I'm trying to apply the solution I found here to generate machine learning models:
Best way to name objects programmatically using R?
Here's a dummy data set:
data_pred <- data.frame(x1 = 1:10, x2 = 11:20, x3 = 21:30)
data_resp <- data.frame(y1 = c(1:5, NA, 7:10), y2 = c(NA, 2, NA, 4:10))
Here was my for() loop method of modeling the predictors in data_pred on each individual column of measured responses in data_resp using the caret package:
# data_pred contains predictors
# data_resp contains one column per measurement
# 1 matching row per observation in both data_pred and data_resp
for (i in 1:ncol(data_resp)) {
train(x = data_pred[!is.na(data_resp[, i]), ],
y = data_resp[!is.na(data_resp[, i], i],
... )
}
Now I'm trying to do the same with lapply, which I think has numerous advantages. I'm having an issue with translating the !is.na() criteria on the fly so that I'm only modeling with non-NA cases for each response. Here was my initial function to test the lapply method:
rf_func <- function(y) {
train(x = data_pred,
y = y,
method = "rf",
tuneGrid = data.frame(.mtry = 3:6),
nodesize = 3,
ntrees = 500,
trControl = trControl) }
Then create an empty list to store results and apply the function to data_resp:
models <- list(NULL)
models$rf <- lapply(as.list(data_resp), rf_func)
That works fine since randomForest can handle NAs, but other methods cannot, so I need to remove those rows from each data_resp element as well as the corresponding rows from my predictors.
I tried this without success:
train(x = data_pred_scale[!is.na(y), ],
y = y[!is.na(y)],
... }
I also tried y[[!is.na(y)]]
How do I translate the data.frame method (df[!is.na(df2), ]) to lapply?

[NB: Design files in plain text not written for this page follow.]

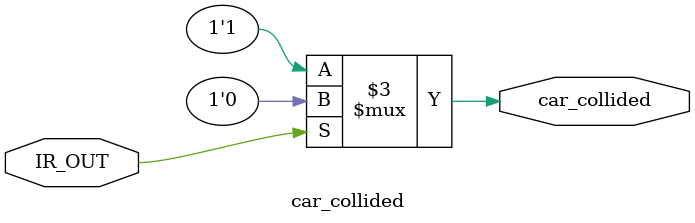
<source format=v>
`timescale 1ns / 1ps


module car_collided(
    input wire IR_OUT,
    output reg car_collided
    );
//    wire ir_pin;
//    ir_sensors detection(.ir_pin(ir_pin),.IR_OUT(IR_OUT));
    always@*begin
    if (IR_OUT) begin 
    car_collided<=1'b0;
    end
    else begin
    car_collided<= 1'b1;
    end 
    end 
endmodule


</source>
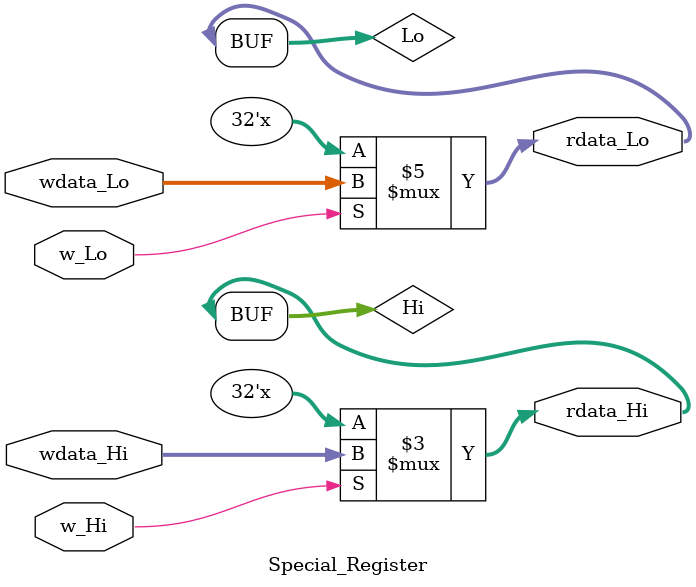
<source format=sv>
`timescale 1ns / 1ps
module Special_Register(
	input  [31:0]wdata_Hi,
	input  [31:0]wdata_Lo,
	input  w_Hi,          
	input  w_Lo,          
	output [31:0]rdata_Hi,
	output [31:0]rdata_Lo 
);

	reg [31:0]Hi;
	reg [31:0]Lo;

	assign rdata_Hi = Hi;
	assign rdata_Lo = Lo;

	initial begin
		Hi <= 32'b0;
		Lo <= 32'b0;
	end

	always@(*) begin
		if(w_Lo) begin 
			Lo <= wdata_Lo; 
		end

		if(w_Hi) begin 
			Hi <= wdata_Hi; 
		end	
	end

endmodule
</source>
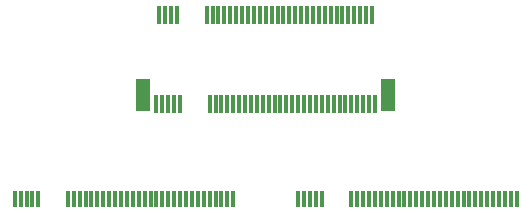
<source format=gtp>
G04*
G04 #@! TF.GenerationSoftware,Altium Limited,Altium Designer,24.5.2 (23)*
G04*
G04 Layer_Color=8421504*
%FSLAX44Y44*%
%MOMM*%
G71*
G04*
G04 #@! TF.SameCoordinates,91BA8B22-162D-4FD0-A550-99D68B665C59*
G04*
G04*
G04 #@! TF.FilePolarity,Positive*
G04*
G01*
G75*
%ADD12R,1.2000X2.7500*%
%ADD13R,0.3000X1.5500*%
%ADD14R,0.3500X1.4500*%
D12*
X126500Y101501D02*
D03*
X333500D02*
D03*
D13*
X235000Y169250D02*
D03*
X240000D02*
D03*
X245000D02*
D03*
X237500Y93751D02*
D03*
X242500D02*
D03*
X322500D02*
D03*
X320000Y169250D02*
D03*
X317500Y93751D02*
D03*
X315000Y169250D02*
D03*
X312500Y93751D02*
D03*
X310000Y169250D02*
D03*
X307500Y93751D02*
D03*
X305000Y169250D02*
D03*
X302500Y93751D02*
D03*
X300000Y169250D02*
D03*
X297500Y93751D02*
D03*
X295000Y169250D02*
D03*
X292500Y93751D02*
D03*
X290000Y169250D02*
D03*
X287500Y93751D02*
D03*
X285000Y169250D02*
D03*
X282500Y93751D02*
D03*
X280000Y169250D02*
D03*
X277500Y93751D02*
D03*
X275000Y169250D02*
D03*
X272500Y93751D02*
D03*
X270000Y169250D02*
D03*
X267500Y93751D02*
D03*
X232500D02*
D03*
X230000Y169250D02*
D03*
X227500Y93751D02*
D03*
X225000Y169250D02*
D03*
X222500Y93751D02*
D03*
X220000Y169250D02*
D03*
X217500Y93751D02*
D03*
X215000Y169250D02*
D03*
X212500Y93751D02*
D03*
X210000Y169250D02*
D03*
X207500Y93751D02*
D03*
X205000Y169250D02*
D03*
X202500Y93751D02*
D03*
X200000Y169250D02*
D03*
X197500Y93751D02*
D03*
X195000Y169250D02*
D03*
X192500Y93751D02*
D03*
X190000Y169250D02*
D03*
X187500Y93751D02*
D03*
X185000Y169250D02*
D03*
X182500Y93751D02*
D03*
X180000Y169250D02*
D03*
X262499Y93750D02*
D03*
X265001Y169250D02*
D03*
X257499Y93750D02*
D03*
X260001Y169250D02*
D03*
X252499Y93750D02*
D03*
X255001Y169250D02*
D03*
X247499Y93750D02*
D03*
X250001Y169250D02*
D03*
X157500Y93751D02*
D03*
X155000Y169250D02*
D03*
X152500Y93751D02*
D03*
X150000Y169250D02*
D03*
X147500Y93751D02*
D03*
X145000Y169250D02*
D03*
X142500Y93751D02*
D03*
X140000Y169250D02*
D03*
X137500Y93751D02*
D03*
D14*
X442499Y12750D02*
D03*
X437500D02*
D03*
X432499D02*
D03*
X427500D02*
D03*
X422499D02*
D03*
X417500D02*
D03*
X412499D02*
D03*
X407500D02*
D03*
X402499D02*
D03*
X397501D02*
D03*
X392499D02*
D03*
X387501D02*
D03*
X382499D02*
D03*
X377501D02*
D03*
X372499D02*
D03*
X367501D02*
D03*
X362499D02*
D03*
X357501D02*
D03*
X352499D02*
D03*
X347501D02*
D03*
X342499D02*
D03*
X337501D02*
D03*
X332499D02*
D03*
X327501D02*
D03*
X322499D02*
D03*
X317501D02*
D03*
X312500D02*
D03*
X307501D02*
D03*
X302500D02*
D03*
X277501D02*
D03*
X272500D02*
D03*
X267501D02*
D03*
X262500D02*
D03*
X257501D02*
D03*
X202499D02*
D03*
X197500D02*
D03*
X192499D02*
D03*
X187500D02*
D03*
X182499D02*
D03*
X177500D02*
D03*
X172499D02*
D03*
X167500D02*
D03*
X162499D02*
D03*
X157500D02*
D03*
X152499D02*
D03*
X147501D02*
D03*
X142499D02*
D03*
X137501D02*
D03*
X132499D02*
D03*
X127501D02*
D03*
X122499D02*
D03*
X117501D02*
D03*
X112499D02*
D03*
X107501D02*
D03*
X102499D02*
D03*
X97501D02*
D03*
X92499D02*
D03*
X87501D02*
D03*
X82499D02*
D03*
X77501D02*
D03*
X72499D02*
D03*
X67501D02*
D03*
X62499D02*
D03*
X37501D02*
D03*
X32499D02*
D03*
X27501D02*
D03*
X22499D02*
D03*
X17501D02*
D03*
M02*

</source>
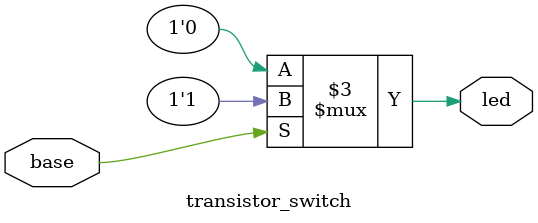
<source format=v>
module transistor_switch(input base, output reg led);
  always @(*) begin
    if (base)
      led = 1;  // Saturation → ON
    else
      led = 0;  // Cutoff → OFF
  end
endmodule

</source>
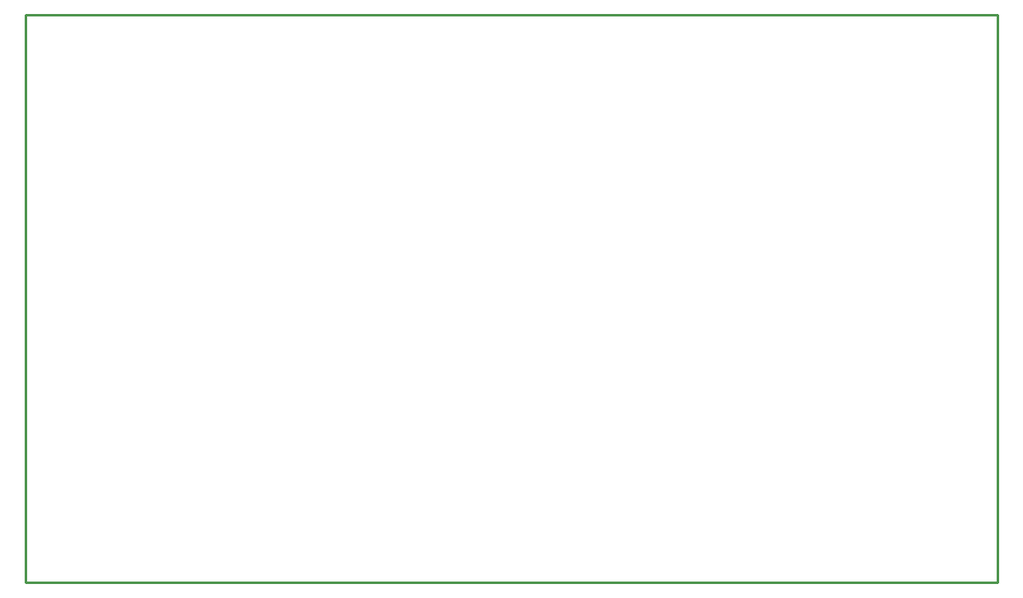
<source format=gm1>
G04 Layer_Color=16711935*
%FSLAX44Y44*%
%MOMM*%
G71*
G01*
G75*
%ADD18C,0.2540*%
D18*
X0Y584200D02*
X1000000D01*
X0Y0D02*
Y584200D01*
Y0D02*
X1000000D01*
Y584200D01*
M02*

</source>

several different ways to go about it. A simple approach is with an anonymous function:
lapply(data_resp, function(x) rf_func(x[!is.na(x)]))

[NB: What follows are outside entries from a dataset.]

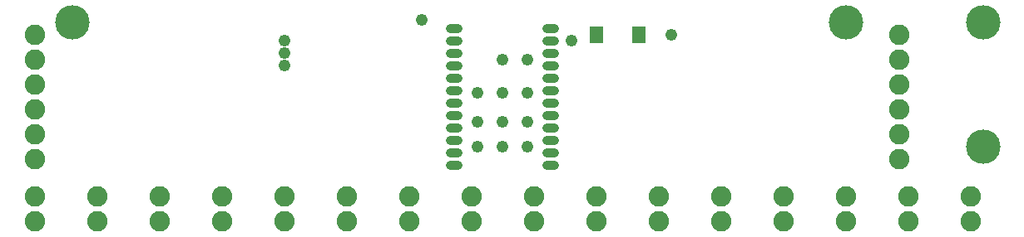
<source format=gts>
G75*
G70*
%OFA0B0*%
%FSLAX24Y24*%
%IPPOS*%
%LPD*%
%AMOC8*
5,1,8,0,0,1.08239X$1,22.5*
%
%ADD10C,0.0380*%
%ADD11C,0.0820*%
%ADD12R,0.0580X0.0659*%
%ADD13C,0.1380*%
%ADD14C,0.0490*%
D10*
X018305Y003905D02*
X018605Y003905D01*
X018605Y004405D02*
X018305Y004405D01*
X018305Y004905D02*
X018605Y004905D01*
X018605Y005405D02*
X018305Y005405D01*
X018305Y005905D02*
X018605Y005905D01*
X018605Y006405D02*
X018305Y006405D01*
X018305Y006905D02*
X018605Y006905D01*
X018605Y007405D02*
X018305Y007405D01*
X018305Y007905D02*
X018605Y007905D01*
X018605Y008405D02*
X018305Y008405D01*
X018305Y008905D02*
X018605Y008905D01*
X018605Y009405D02*
X018305Y009405D01*
X022155Y009405D02*
X022455Y009405D01*
X022455Y008905D02*
X022155Y008905D01*
X022155Y008405D02*
X022455Y008405D01*
X022455Y007905D02*
X022155Y007905D01*
X022155Y007405D02*
X022455Y007405D01*
X022455Y006905D02*
X022155Y006905D01*
X022155Y006405D02*
X022455Y006405D01*
X022455Y005905D02*
X022155Y005905D01*
X022155Y005405D02*
X022455Y005405D01*
X022455Y004905D02*
X022155Y004905D01*
X022155Y004405D02*
X022455Y004405D01*
X022455Y003905D02*
X022155Y003905D01*
D11*
X001655Y001655D03*
X004155Y001655D03*
X006655Y001655D03*
X009155Y001655D03*
X011655Y001655D03*
X014155Y001655D03*
X016655Y001655D03*
X019155Y001655D03*
X021655Y001655D03*
X024155Y001655D03*
X026655Y001655D03*
X029155Y001655D03*
X031655Y001655D03*
X034155Y001655D03*
X036655Y001655D03*
X039155Y001655D03*
X039155Y002655D03*
X036655Y002655D03*
X034155Y002655D03*
X031655Y002655D03*
X029155Y002655D03*
X026655Y002655D03*
X024155Y002655D03*
X021655Y002655D03*
X019155Y002655D03*
X016655Y002655D03*
X014155Y002655D03*
X011655Y002655D03*
X009155Y002655D03*
X006655Y002655D03*
X004155Y002655D03*
X001655Y002655D03*
X001655Y004155D03*
X001655Y005155D03*
X001655Y006155D03*
X001655Y007155D03*
X001655Y008155D03*
X001655Y009155D03*
X036295Y009155D03*
X036295Y008155D03*
X036295Y007155D03*
X036295Y006155D03*
X036295Y005155D03*
X036295Y004155D03*
D12*
X025852Y009155D03*
X024159Y009155D03*
D13*
X034155Y009655D03*
X039655Y009655D03*
X039655Y004655D03*
X003155Y009655D03*
D14*
X011655Y008905D03*
X011655Y008405D03*
X011655Y007905D03*
X017155Y009755D03*
X020405Y008155D03*
X021405Y008155D03*
X023155Y008905D03*
X027155Y009155D03*
X021405Y006805D03*
X020405Y006805D03*
X019405Y006805D03*
X019405Y005655D03*
X020405Y005655D03*
X021405Y005655D03*
X021405Y004655D03*
X020405Y004655D03*
X019405Y004655D03*
M02*

</source>
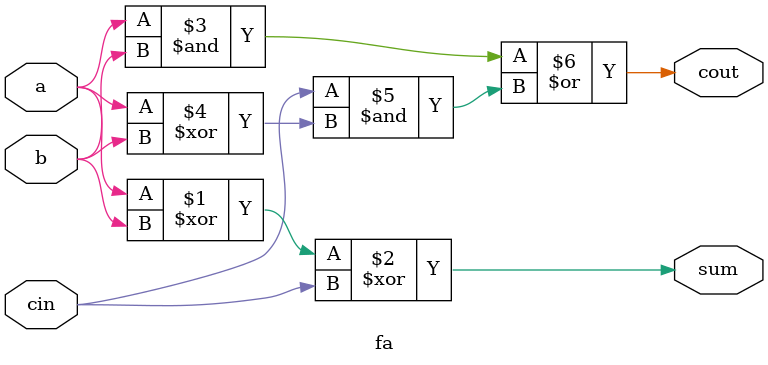
<source format=v>
module full_add(sum,cout,a,b,cin);
  output [1:0]sum;
  output cout;
  input [1:0]a,b;
  input cin;
  wire c;
  fa fa1(sum[0],c,a[0],b[0],cin);
  fa fa2(sum[1],cout,a[1],b[1],c);
endmodule

module fa(output sum,cout,input a,b,cin);
  assign sum=(a^b)^cin;
  assign cout=(a&b)|(cin&(a^b));
endmodule

</source>
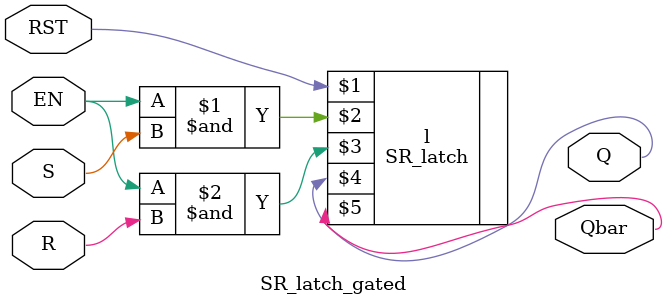
<source format=v>
`timescale 1ns / 1ps


module SR_latch_gated(
    input RST,
    input EN,
    input S,
    input R,
    output Q,
    output Qbar
    );

    wire q, qb;
    SR_latch l(RST, EN & S, EN & R, Q, Qbar);

endmodule

</source>
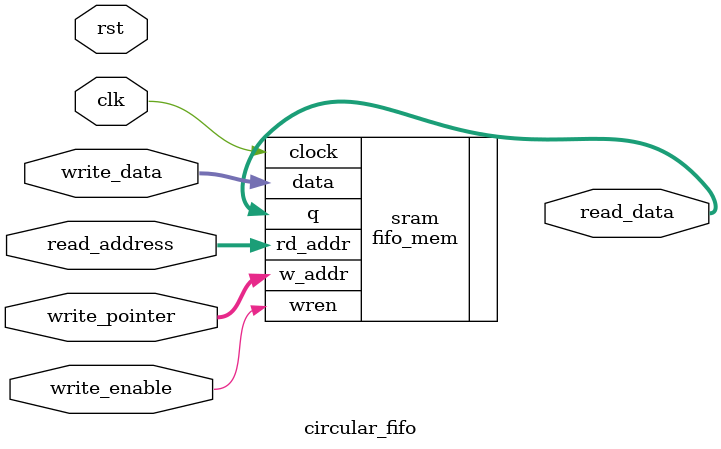
<source format=v>
module circular_fifo
       #(
        parameter DATA_WIDTH = 8,
        parameter ADDRESS_WIDTH = 8,
        parameter FIFO_DEPTH = 2**ADDRESS_WIDTH                              
       )
       (/*autoport*/
        //input
        input clk,
        input rst,
        input [DATA_WIDTH-1:0] write_data,
        input write_enable,
        input [ADDRESS_WIDTH-1:0] read_address,
        input [ADDRESS_WIDTH-1:0] write_pointer,
        //outputs
        output [DATA_WIDTH-1:0] read_data
        
       );

// always @(posedge clk or posedge rst) begin
//     if (rst) begin
//         write_pointer <= {ADDRESS_WIDTH{1'b0}};
//     end
//     else begin
//         if (write_enable) begin
//             write_pointer <= write_pointer + 1'b1;
//         end
//     end
// end

`ifdef SIMULATE

reg [DATA_WIDTH-1:0] mem [0:FIFO_DEPTH-1];

integer i;

always @(posedge clk or posedge rst) begin
    if (rst) begin
        for (i = 0; i < FIFO_DEPTH; i = i + 1)begin
            mem[i] <= {DATA_WIDTH{1'b0}};
        end
    end
    else begin
        if (write_enable) begin
            mem[write_pointer] <= write_data;
        end
    end
end

assign read_data = mem[read_address]; 

`else
//trocar por memoria para o fpga

fifo_mem sram
(
   .clock(clk), 
   .wren(write_enable), 
   .data(write_data), 
   .w_addr(write_pointer),
   .rd_addr(read_address),
   .q(read_data)
);

`endif

endmodule
</source>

In fiddling around quite a bit with a single element of my as.list(data_frame) to simulate what lapply would be passing, I came up with this, which I think is working:
rf_func <- function(y) {
train(x = data_pred_scale[!(unlist(lapply(y, is.na))), ],
y = y[!(unlist(lapply(y, is.na)))],
method = "rf",
tuneGrid = data.frame(.mtry = 3:6),
nodesize = 3,
ntrees = 500,
trControl = trControl) }
models$rf <- lapply(as.list(data_resp), rf_func)

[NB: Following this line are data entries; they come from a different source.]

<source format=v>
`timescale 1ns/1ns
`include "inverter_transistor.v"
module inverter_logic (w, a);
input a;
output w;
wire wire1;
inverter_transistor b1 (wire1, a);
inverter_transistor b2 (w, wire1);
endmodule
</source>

It does seem to be working. I [hackishly] compared the non-NA data set to the trainingData results in each caret model like so:
nas <- NULL
for(i in 1:ncol(data_resp)) {nas <- c(nas, length(data_resp[!is.na(data_resp[, i]), i]))}
model_nas <- NULL
for(i in 1:length(nas)) {model_nas <- c(model_nas, nrow(models$rf[[i]]$trainingData))}
identical(nas, model_nas)
[1] TRUE
So, is y[!unlist(lapply(y, is.na)))] the best/most elegant way to do this sort of thing It's pretty ugly...
Edit: Based on #Ricardo Saporta 's answer, I was able to come up with this (probably obvious to the veterans, but bear with me):
rf_func <- function(x, y) {
train(x = x,
y = y,
method = "rf",
tuneGrid = data.frame(.mtry = 3:6),
nodesize = 3,
ntrees = 500,
trControl = trControl) }
models$rf <- lapply(data_resp, function (y) {
rf_func(data_pred_scale[!is.na(y), ], y[!is.na(y)] )
}
)
Is there still a better way, or is that fairly decent? (Certainly prettier than my first mess up above.)